Por supuesto que los radicales están encantados de la vida con las chispas que se originan de pronto. Esa es la posibilidad que tienen para provocar lo que en realidad están deseando, un fuego que lo destruya todo sin tener en realidad una alternativa o solución a cambio. Es legítimo defender opiniones e ideologías propias con toda la pasión del mundo, pero llega un punto en el que el radicalismo en las ideas políticas se convierte en algo simplemente postural y de nacisismo perosonal que busca la proyección de una determinada imagen propia sobre los demás.
Hemos decidido colgarnos un cartel y lo haremos todo para presumir de ser lo más de lo más en ese terreno (los más antiimperialitas, los más izquierdistas, los más anticastristas o los más demócratas del planeta). El radicalismo insano es aquel que se convierte única y exclusivamente en postureo, en fuerza destructora pero incapaz de alzarse como fuente creadora y transformadora. Dice más que hace. Y contribuye al ‘statu quo’.
La energía que uno emplea es limitada, así como el tiempo que se tiene para emplearla. Es necesario recordar este punto y reflexionar. No tenemos todo el tiempo del mundo, ni tampoco la energía puede estar concentrada todo el tiempo única y exclusivamente en parloteos inútiles y estériles. Todo aquel que se instala en un radicalismo en contra de algo, sea contra la dictadura en Cuba o sea contra un sistema corrupto en España tiene la posibilidad de concentrar la energía haciendo y construyendo alternativas, a pequeña escala. Obviamente hay que estar dispuesto a pagar un precio y no todo el mundo está dispuesto a hacerlo.

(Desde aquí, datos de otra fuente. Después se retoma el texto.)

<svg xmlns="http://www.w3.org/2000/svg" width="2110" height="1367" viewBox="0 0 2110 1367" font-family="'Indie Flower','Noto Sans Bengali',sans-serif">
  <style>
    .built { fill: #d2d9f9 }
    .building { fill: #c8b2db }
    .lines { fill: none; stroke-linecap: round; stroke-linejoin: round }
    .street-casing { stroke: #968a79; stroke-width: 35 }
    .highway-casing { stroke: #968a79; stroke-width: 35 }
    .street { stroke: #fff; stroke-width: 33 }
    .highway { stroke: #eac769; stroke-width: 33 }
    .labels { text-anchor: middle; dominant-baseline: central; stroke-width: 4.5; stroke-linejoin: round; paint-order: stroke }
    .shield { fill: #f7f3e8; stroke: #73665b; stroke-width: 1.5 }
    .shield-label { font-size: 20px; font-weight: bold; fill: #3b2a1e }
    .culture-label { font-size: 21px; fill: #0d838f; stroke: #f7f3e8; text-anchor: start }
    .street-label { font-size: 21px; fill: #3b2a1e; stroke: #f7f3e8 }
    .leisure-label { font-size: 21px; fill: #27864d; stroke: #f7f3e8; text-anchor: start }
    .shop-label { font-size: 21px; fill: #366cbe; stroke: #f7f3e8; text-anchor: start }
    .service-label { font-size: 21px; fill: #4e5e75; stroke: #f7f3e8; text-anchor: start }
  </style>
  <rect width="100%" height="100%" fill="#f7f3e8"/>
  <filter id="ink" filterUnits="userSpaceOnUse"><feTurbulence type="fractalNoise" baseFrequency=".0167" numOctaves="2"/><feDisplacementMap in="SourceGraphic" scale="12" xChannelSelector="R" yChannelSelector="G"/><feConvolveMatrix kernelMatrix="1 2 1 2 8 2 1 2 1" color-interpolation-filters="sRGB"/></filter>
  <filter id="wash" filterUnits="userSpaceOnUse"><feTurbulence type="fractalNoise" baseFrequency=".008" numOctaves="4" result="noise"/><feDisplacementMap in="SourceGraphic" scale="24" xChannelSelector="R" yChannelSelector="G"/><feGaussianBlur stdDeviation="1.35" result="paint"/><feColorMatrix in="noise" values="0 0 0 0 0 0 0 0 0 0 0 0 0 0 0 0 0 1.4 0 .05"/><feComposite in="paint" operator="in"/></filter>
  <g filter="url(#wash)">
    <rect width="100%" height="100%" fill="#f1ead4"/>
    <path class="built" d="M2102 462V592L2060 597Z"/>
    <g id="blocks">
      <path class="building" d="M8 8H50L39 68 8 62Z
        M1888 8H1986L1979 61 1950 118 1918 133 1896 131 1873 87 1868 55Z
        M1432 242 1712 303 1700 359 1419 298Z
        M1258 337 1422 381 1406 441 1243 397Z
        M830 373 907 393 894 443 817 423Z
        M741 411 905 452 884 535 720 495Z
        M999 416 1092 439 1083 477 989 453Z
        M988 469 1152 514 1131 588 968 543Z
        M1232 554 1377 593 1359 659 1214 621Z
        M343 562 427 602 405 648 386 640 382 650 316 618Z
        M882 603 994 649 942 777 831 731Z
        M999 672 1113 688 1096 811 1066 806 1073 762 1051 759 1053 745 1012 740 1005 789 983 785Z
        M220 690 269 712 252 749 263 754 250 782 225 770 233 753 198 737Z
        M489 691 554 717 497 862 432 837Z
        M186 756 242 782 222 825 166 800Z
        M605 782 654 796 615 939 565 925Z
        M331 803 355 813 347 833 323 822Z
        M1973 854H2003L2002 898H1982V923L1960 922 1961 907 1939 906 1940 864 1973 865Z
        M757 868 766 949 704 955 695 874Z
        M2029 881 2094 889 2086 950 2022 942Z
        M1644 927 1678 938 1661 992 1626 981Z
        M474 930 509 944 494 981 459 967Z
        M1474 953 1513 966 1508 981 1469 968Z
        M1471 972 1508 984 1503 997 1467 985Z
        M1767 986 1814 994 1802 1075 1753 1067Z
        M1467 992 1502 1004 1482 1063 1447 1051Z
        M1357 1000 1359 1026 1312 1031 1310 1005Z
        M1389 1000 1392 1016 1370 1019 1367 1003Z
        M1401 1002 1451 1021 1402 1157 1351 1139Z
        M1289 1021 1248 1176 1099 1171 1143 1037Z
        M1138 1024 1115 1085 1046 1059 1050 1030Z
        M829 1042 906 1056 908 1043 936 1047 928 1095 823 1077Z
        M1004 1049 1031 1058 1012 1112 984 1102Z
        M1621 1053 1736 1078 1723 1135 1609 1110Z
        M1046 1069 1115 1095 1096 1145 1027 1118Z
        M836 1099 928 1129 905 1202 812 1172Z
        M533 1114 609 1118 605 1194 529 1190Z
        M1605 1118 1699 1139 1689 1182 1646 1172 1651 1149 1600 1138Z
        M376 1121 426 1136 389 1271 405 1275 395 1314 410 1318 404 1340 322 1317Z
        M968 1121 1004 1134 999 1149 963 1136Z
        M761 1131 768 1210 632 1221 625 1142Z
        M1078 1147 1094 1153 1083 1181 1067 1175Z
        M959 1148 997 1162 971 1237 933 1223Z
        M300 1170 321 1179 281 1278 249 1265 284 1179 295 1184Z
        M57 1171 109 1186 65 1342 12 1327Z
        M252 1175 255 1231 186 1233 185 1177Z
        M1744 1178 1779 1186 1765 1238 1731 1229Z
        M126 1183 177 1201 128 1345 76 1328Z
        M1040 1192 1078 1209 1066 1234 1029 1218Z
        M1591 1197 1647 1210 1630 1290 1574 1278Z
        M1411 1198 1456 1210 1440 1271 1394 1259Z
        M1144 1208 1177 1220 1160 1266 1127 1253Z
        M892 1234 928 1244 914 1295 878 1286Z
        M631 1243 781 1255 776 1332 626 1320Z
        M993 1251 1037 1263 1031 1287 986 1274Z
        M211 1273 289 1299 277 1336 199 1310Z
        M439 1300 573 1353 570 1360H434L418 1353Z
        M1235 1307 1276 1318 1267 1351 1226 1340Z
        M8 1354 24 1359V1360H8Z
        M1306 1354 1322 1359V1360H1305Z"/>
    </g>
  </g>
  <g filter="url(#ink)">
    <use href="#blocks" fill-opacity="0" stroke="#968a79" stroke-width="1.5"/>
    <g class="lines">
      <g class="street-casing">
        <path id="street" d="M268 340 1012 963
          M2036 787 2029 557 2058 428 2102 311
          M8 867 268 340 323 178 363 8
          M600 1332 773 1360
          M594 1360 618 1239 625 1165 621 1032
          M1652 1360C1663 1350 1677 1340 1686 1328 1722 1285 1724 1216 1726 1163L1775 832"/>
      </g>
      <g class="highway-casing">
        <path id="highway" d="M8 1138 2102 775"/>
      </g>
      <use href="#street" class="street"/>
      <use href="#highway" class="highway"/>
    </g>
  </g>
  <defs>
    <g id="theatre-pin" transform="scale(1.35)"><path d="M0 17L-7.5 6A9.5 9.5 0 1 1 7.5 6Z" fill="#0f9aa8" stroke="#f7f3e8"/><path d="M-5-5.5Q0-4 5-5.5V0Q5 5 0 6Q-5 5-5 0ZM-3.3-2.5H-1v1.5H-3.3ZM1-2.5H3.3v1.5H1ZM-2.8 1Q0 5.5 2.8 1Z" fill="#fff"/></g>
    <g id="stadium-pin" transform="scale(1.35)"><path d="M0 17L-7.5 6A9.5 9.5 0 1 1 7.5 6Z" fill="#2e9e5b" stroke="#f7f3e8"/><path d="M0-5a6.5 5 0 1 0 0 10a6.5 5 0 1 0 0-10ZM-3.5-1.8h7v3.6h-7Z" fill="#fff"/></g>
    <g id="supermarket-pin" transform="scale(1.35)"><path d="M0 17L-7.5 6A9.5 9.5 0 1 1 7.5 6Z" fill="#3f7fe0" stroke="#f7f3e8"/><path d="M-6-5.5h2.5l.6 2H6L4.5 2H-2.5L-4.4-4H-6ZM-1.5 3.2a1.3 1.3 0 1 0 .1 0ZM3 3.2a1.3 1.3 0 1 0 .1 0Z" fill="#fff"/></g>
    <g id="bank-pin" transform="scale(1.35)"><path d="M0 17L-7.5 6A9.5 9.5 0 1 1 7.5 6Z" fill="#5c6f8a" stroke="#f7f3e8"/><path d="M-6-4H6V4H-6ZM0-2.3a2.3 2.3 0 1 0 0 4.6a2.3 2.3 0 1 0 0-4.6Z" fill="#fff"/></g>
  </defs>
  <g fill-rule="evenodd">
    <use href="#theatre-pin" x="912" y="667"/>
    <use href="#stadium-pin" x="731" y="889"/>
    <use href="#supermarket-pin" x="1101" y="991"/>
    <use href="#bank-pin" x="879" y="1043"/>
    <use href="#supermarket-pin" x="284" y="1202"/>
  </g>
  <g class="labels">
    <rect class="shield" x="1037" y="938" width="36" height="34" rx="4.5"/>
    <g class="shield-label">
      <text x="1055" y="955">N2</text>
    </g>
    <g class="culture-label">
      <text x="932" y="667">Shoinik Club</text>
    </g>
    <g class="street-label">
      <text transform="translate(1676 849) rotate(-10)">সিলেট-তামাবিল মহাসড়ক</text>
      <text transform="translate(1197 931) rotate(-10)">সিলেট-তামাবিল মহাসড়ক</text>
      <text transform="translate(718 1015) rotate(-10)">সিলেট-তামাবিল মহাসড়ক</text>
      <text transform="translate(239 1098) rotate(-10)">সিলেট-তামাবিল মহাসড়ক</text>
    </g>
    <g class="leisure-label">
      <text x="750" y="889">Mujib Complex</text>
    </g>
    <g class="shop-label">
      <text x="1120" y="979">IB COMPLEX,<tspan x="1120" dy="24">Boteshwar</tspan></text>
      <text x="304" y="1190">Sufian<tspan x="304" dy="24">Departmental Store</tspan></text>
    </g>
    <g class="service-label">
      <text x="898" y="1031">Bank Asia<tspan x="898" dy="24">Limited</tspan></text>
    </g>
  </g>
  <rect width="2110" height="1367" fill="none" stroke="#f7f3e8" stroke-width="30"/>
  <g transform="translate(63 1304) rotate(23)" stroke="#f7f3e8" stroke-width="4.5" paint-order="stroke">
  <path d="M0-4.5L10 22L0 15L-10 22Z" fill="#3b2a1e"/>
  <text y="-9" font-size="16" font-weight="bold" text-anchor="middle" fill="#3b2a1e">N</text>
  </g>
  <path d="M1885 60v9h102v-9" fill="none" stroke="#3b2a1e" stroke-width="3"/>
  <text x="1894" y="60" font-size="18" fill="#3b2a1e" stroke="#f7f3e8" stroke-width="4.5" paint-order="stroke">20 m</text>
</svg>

En el mundo hay infinidad de situaciones injustas, de problemas no resueltos, de conflictos abiertos que requieren del compromiso de personas para cambiarlos, frenarlos y acabar con ellos. Por supuesto que todo ello requiere de acción más que de palabras, porque al fin y al cabo en este mundo lo que sobra precisamente son buenas intenciones y declaraciones de principios, plasmadas en declaraciones, tratados y otros papeles ceremoniosos que, a la práctica, muchos se pasan por el Arco del Triunfo. Léase carta de los derechos humanos, Posición Común y un largo etcétera.
Ser radical es cómodo, quizás lo más cómodo que hay. El único trabajo del radical es estar en contra de algo y emplearse a fondo en la crítica sin buscar soluciones, sin plantear alternativas ni tan siquiera sin hacer nada para contribuir a la transformación de la realidad que juzga como injusta. Así pues, cuando nos convertimos en radicales improductivos nos instalamos en una especie de dinámica que, al final, acaba siendo beneficiosa para nuestro propio enemigo. Está claro que al enemigo le va bien tener a miles de radicales enzarzados en discusiones eternas que no a miles haciendo cosas para limitar su poder.
Así pues no está de más que de vez en cuando nos preguntemos a nosotros mismos, si es que estamos en contra de algo: ¿Qué es lo que estoy haciendo para cambiar esto que me parece tan injusto? Seguro que algo se nos ocurre.